_Your assignment:_
In the records, each line holding "eyes" must be reported.

_Supplied material:_
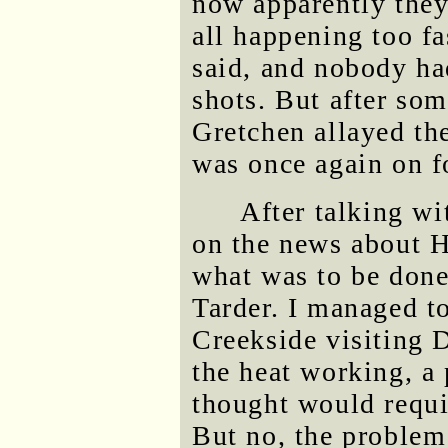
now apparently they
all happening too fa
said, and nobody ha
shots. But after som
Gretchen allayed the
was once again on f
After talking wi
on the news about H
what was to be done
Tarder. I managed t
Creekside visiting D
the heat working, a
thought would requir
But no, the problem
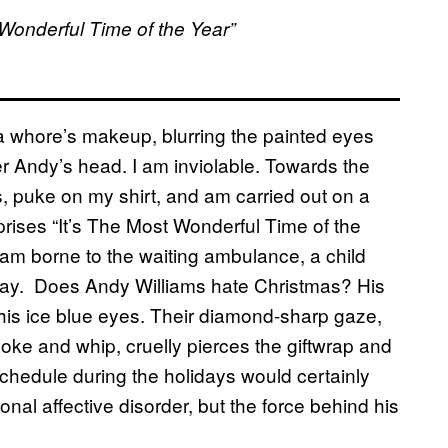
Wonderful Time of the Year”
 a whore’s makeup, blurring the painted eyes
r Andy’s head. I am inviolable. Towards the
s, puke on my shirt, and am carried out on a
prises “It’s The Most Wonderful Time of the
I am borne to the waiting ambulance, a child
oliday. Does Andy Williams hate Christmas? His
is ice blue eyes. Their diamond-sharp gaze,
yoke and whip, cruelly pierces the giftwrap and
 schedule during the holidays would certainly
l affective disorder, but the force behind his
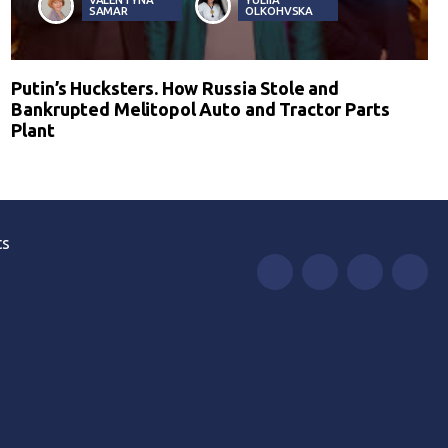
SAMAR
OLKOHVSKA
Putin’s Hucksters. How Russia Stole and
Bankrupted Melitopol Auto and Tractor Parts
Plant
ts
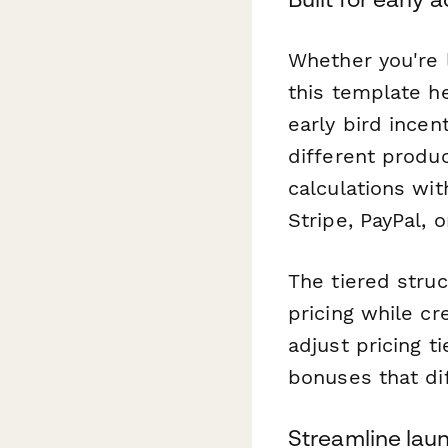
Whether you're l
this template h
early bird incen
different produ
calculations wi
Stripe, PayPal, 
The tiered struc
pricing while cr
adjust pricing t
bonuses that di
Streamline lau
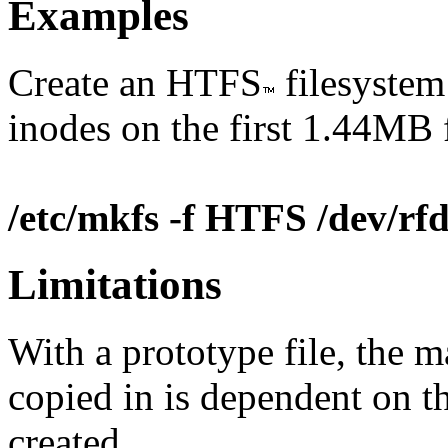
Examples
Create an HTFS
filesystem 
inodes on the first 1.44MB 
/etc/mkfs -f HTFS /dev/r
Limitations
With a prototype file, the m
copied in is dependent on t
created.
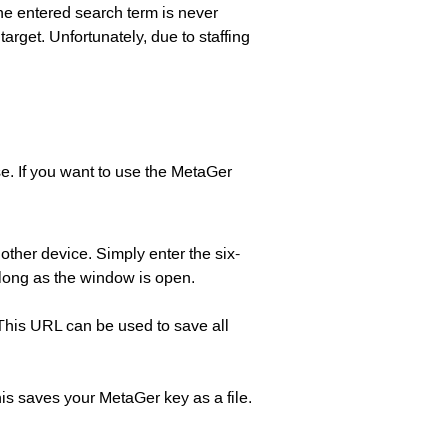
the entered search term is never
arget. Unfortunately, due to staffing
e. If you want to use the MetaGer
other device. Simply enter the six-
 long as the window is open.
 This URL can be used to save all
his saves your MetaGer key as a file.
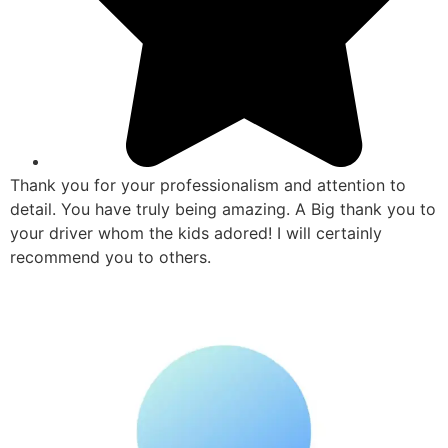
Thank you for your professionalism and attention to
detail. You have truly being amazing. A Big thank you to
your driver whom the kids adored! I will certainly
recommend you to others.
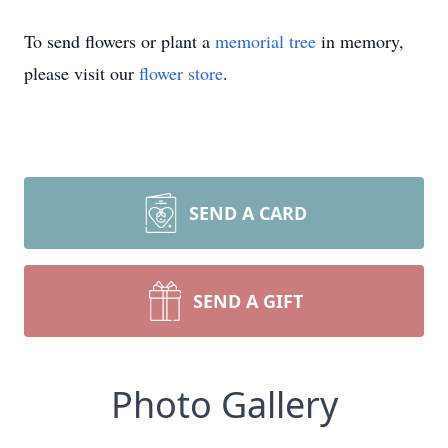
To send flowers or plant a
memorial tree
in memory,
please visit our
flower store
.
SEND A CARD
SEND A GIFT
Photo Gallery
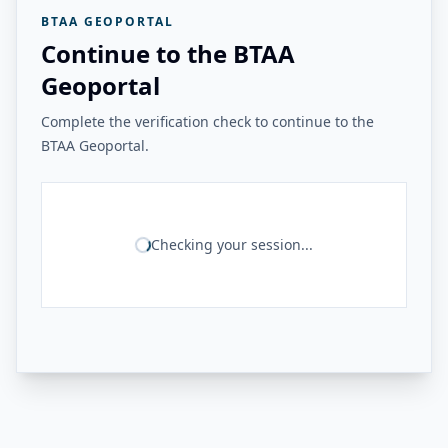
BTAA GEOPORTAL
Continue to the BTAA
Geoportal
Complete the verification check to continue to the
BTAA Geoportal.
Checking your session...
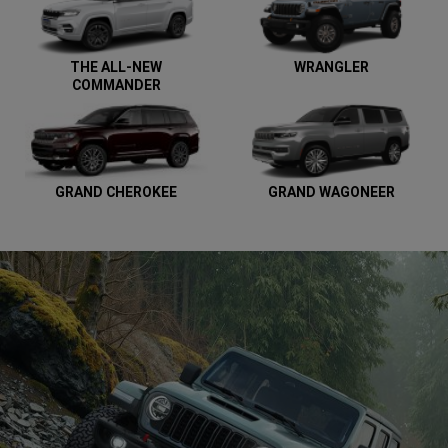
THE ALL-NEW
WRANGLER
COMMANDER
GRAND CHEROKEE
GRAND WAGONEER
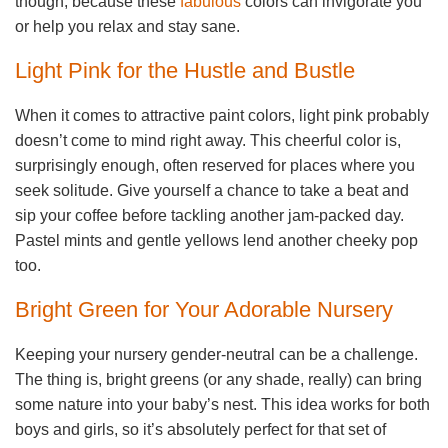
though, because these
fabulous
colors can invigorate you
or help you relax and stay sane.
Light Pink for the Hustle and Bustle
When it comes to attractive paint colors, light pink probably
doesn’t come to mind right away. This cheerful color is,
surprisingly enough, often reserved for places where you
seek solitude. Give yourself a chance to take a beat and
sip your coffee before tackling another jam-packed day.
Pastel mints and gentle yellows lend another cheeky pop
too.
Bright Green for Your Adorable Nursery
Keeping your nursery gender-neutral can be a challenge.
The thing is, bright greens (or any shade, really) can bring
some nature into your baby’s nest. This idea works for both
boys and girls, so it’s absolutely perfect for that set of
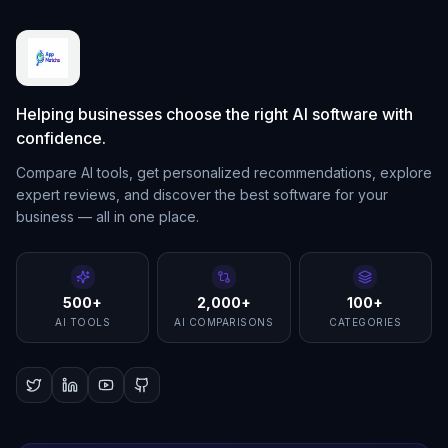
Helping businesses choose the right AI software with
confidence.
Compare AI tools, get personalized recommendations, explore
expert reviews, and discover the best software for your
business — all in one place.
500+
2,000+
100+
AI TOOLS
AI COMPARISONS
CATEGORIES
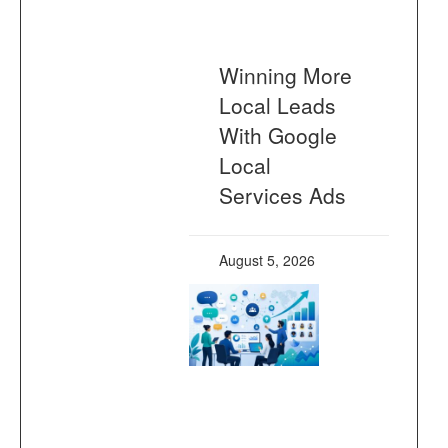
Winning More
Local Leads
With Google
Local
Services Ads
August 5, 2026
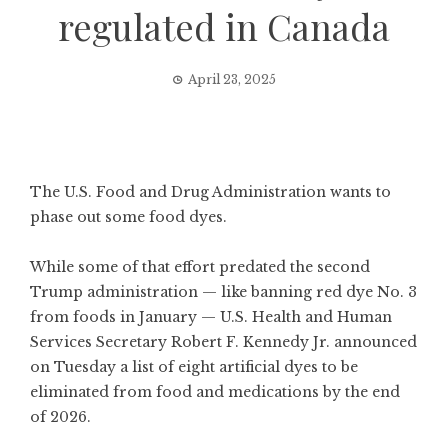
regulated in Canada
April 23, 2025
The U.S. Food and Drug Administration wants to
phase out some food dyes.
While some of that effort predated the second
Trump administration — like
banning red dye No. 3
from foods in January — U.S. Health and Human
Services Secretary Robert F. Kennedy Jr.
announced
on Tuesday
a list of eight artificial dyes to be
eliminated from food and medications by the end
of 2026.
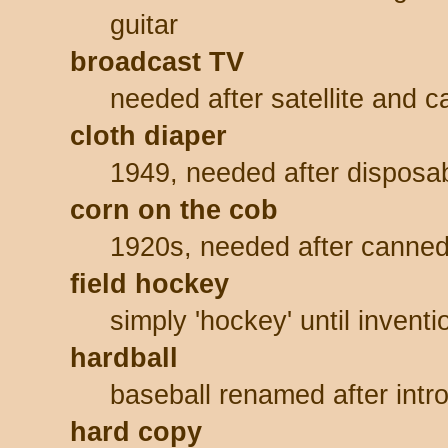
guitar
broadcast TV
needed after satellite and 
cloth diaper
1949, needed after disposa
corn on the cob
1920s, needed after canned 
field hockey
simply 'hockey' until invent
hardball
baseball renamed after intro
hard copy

_Answer to this problem:_
 a whore’s makeup, blurring the painted eyes
is ice blue eyes. Their diamond-sharp gaze,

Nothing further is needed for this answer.